What is being asked: How many lines below include the string "Left"? State the number alone.

Raw data:
▶
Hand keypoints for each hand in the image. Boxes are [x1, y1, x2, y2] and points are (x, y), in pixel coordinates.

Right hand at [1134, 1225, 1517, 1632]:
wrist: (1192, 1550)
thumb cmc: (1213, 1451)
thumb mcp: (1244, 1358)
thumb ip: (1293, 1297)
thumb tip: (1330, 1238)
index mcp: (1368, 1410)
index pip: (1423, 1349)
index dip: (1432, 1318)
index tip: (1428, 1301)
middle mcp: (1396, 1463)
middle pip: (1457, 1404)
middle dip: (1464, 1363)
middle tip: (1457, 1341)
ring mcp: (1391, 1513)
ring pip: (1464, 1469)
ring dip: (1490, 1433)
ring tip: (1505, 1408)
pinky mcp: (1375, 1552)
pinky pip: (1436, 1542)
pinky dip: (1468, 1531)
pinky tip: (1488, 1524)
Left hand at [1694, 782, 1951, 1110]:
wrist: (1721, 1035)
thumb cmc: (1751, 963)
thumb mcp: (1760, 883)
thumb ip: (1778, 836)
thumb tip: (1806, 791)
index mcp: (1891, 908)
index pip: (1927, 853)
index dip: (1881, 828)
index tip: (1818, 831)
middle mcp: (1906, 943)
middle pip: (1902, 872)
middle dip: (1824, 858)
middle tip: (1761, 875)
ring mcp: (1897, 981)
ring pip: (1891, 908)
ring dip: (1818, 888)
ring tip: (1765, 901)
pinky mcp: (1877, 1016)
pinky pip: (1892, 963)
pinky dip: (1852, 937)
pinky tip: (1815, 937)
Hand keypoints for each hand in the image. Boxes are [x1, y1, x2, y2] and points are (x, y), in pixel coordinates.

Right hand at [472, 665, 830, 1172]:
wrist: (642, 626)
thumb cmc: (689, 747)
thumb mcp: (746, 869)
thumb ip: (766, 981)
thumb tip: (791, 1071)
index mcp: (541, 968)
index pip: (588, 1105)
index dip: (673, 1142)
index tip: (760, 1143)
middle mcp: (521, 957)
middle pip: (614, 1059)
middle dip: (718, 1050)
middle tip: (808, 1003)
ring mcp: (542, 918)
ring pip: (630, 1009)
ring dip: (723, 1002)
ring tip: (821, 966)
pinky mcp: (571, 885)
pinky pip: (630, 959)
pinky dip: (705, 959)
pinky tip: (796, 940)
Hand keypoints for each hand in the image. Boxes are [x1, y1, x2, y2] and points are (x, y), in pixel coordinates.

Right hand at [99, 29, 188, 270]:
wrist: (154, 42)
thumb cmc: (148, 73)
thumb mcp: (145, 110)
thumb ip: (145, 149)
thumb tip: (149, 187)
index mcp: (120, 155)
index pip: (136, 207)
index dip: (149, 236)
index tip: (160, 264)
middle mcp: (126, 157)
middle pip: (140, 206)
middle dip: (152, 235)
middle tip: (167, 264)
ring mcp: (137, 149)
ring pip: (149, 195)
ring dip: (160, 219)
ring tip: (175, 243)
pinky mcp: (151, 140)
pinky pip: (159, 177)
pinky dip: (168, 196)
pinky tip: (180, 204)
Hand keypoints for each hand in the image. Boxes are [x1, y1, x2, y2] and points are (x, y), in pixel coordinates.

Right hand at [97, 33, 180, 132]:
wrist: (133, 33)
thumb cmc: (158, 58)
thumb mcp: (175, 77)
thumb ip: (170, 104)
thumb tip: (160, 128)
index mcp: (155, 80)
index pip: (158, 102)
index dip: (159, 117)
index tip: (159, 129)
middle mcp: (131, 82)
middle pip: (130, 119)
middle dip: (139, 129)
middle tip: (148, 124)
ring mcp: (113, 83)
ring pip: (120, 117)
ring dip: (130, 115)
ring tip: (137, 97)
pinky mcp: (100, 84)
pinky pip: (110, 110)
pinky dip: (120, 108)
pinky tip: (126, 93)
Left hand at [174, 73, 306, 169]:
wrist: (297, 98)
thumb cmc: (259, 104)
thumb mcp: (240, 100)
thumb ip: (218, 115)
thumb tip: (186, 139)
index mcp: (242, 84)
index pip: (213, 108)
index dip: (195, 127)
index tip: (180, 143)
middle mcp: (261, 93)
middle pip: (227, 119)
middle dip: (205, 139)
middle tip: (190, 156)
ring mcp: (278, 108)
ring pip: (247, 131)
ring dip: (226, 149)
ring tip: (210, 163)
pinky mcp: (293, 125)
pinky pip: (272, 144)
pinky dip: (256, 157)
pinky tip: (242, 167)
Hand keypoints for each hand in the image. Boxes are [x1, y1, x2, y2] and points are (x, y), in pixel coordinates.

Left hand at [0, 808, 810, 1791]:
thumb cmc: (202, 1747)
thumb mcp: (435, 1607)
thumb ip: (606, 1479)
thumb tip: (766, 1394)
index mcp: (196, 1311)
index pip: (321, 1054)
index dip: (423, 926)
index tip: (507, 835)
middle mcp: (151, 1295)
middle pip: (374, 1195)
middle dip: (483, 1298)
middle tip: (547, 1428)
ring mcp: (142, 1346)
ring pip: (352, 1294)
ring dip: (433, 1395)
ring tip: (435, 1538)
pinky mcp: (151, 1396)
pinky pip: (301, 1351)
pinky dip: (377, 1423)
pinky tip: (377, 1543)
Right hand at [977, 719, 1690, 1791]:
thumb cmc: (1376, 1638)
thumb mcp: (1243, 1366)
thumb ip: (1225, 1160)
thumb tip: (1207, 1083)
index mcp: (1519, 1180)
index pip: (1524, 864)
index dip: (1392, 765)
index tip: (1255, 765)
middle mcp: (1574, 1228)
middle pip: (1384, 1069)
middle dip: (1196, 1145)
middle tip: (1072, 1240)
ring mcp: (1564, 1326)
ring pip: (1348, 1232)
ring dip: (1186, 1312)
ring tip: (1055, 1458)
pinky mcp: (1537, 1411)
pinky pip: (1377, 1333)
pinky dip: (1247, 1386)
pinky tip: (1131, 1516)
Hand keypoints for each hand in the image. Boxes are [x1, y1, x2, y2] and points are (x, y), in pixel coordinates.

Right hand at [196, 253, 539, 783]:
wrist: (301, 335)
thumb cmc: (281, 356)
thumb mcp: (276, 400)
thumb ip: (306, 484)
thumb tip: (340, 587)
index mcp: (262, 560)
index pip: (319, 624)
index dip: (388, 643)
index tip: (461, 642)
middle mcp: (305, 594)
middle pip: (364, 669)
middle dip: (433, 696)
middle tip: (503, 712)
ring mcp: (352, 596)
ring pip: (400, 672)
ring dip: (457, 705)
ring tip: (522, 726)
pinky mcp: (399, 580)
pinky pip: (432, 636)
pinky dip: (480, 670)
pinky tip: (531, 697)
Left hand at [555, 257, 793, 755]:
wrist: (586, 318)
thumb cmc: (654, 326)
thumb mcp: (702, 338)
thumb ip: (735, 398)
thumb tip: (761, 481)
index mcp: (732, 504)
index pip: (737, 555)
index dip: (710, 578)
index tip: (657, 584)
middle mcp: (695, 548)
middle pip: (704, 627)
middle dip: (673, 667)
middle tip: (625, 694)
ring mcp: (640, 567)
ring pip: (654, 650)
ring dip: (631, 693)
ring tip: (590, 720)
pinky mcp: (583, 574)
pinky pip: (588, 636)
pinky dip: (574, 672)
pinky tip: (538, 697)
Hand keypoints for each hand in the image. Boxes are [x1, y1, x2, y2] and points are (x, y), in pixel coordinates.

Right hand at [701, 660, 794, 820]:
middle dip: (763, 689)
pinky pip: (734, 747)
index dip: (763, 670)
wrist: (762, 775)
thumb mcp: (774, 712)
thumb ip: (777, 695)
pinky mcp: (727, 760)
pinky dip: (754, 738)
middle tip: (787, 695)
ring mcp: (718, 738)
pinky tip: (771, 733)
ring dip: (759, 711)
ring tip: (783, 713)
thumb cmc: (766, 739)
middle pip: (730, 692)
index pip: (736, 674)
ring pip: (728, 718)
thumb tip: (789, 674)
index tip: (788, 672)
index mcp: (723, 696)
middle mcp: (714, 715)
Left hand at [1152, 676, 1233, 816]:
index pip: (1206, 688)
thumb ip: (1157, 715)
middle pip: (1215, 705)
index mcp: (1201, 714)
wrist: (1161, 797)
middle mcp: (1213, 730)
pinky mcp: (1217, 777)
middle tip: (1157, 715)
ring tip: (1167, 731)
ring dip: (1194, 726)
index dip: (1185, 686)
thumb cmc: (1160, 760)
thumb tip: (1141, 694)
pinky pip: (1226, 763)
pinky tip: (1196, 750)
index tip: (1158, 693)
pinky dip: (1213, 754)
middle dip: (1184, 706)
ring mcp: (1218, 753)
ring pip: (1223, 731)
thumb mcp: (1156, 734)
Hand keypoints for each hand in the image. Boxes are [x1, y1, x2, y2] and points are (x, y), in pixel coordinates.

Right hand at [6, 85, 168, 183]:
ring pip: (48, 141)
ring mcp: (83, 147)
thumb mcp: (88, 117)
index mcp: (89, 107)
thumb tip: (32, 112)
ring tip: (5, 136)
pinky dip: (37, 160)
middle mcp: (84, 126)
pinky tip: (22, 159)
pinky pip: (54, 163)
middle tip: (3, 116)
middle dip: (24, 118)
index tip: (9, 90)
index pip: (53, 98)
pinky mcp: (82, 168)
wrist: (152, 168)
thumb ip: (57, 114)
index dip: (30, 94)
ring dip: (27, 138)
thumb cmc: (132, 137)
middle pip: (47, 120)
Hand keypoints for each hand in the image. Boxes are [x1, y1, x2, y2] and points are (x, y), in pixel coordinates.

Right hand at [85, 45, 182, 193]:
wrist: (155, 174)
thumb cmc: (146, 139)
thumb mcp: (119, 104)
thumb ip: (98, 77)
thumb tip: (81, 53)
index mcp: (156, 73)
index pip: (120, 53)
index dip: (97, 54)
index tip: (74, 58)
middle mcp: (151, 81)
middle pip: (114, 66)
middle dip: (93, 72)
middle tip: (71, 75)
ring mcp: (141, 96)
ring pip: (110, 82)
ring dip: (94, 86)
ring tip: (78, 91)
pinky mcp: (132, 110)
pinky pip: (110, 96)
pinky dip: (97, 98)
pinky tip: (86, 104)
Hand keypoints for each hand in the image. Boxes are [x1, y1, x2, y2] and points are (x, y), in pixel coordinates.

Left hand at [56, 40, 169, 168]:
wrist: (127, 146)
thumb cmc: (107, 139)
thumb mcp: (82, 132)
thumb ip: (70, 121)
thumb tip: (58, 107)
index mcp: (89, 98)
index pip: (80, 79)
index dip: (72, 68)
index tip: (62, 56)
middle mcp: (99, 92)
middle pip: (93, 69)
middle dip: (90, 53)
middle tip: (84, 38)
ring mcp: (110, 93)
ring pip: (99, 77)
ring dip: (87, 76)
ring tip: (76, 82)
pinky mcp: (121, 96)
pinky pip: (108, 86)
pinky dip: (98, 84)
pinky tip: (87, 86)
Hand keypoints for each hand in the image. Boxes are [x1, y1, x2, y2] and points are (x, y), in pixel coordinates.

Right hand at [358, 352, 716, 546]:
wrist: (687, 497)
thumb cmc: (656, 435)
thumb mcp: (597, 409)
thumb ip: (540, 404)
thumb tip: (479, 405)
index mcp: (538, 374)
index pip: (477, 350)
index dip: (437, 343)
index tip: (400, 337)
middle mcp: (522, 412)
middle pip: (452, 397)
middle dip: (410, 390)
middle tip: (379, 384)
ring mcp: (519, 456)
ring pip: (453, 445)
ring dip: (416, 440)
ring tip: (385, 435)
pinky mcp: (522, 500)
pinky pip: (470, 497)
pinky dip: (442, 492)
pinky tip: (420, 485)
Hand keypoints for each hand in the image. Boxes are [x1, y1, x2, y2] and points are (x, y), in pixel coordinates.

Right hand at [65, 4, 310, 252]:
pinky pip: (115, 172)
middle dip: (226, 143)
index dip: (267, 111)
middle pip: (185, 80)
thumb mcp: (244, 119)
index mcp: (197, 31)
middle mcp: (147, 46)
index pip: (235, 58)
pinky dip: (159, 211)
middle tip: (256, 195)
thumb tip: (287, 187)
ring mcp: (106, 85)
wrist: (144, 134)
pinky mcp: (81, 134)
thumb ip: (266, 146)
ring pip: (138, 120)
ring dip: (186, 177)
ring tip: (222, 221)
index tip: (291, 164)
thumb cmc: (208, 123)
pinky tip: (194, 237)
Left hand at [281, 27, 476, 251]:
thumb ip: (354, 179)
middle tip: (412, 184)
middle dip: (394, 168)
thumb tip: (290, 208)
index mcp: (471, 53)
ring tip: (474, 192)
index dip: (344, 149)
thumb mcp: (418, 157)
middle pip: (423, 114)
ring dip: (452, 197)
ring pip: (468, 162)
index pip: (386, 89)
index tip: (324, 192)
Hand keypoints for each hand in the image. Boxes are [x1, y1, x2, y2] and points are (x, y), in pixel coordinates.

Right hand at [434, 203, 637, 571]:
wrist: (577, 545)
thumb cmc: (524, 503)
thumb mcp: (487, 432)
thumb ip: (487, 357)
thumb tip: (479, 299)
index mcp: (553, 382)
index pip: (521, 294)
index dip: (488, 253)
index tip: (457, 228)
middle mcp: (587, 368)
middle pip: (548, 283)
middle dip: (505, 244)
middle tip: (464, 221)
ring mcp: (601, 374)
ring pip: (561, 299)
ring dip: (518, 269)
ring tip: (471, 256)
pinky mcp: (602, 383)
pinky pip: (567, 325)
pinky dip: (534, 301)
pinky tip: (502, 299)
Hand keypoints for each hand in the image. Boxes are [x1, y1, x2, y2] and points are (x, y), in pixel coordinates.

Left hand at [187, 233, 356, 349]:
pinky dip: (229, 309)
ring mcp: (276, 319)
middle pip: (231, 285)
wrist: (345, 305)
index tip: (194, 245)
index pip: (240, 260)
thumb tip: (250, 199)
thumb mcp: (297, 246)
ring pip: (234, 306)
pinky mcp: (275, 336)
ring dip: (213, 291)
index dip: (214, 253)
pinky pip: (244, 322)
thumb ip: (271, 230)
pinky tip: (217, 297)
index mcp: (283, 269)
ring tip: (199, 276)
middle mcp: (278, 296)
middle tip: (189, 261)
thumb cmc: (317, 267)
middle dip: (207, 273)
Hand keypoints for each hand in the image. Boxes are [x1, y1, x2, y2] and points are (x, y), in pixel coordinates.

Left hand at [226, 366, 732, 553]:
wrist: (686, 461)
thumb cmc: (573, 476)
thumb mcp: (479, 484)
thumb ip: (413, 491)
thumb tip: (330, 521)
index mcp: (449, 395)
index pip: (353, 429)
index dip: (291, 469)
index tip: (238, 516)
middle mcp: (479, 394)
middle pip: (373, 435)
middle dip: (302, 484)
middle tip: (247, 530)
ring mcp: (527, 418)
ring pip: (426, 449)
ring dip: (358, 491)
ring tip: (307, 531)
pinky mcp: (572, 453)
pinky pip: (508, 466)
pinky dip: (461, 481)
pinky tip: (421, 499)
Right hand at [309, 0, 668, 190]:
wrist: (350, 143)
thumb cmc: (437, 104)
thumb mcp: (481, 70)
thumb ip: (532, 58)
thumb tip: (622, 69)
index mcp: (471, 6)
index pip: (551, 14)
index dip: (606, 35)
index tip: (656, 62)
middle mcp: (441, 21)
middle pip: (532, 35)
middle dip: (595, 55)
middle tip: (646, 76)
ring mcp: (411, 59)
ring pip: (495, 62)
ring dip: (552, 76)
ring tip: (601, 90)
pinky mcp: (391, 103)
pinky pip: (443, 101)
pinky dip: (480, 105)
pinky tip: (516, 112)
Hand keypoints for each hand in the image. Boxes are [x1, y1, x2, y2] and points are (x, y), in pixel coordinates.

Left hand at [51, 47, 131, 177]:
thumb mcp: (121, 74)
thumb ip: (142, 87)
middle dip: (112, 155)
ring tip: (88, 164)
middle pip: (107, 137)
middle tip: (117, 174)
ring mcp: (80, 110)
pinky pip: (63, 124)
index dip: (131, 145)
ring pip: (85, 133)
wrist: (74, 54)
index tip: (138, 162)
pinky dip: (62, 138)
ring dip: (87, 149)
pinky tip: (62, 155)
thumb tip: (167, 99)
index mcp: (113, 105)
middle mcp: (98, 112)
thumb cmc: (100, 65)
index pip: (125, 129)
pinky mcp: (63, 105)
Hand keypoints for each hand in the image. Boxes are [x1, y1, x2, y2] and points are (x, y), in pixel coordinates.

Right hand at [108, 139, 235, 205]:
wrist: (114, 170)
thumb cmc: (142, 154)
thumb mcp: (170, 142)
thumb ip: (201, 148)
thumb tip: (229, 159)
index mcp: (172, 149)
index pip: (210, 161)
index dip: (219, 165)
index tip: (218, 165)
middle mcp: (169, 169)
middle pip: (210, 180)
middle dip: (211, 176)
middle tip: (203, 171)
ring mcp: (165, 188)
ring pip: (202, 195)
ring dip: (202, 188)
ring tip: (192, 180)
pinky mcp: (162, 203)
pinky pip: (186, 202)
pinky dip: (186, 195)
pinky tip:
◀
Task output: 10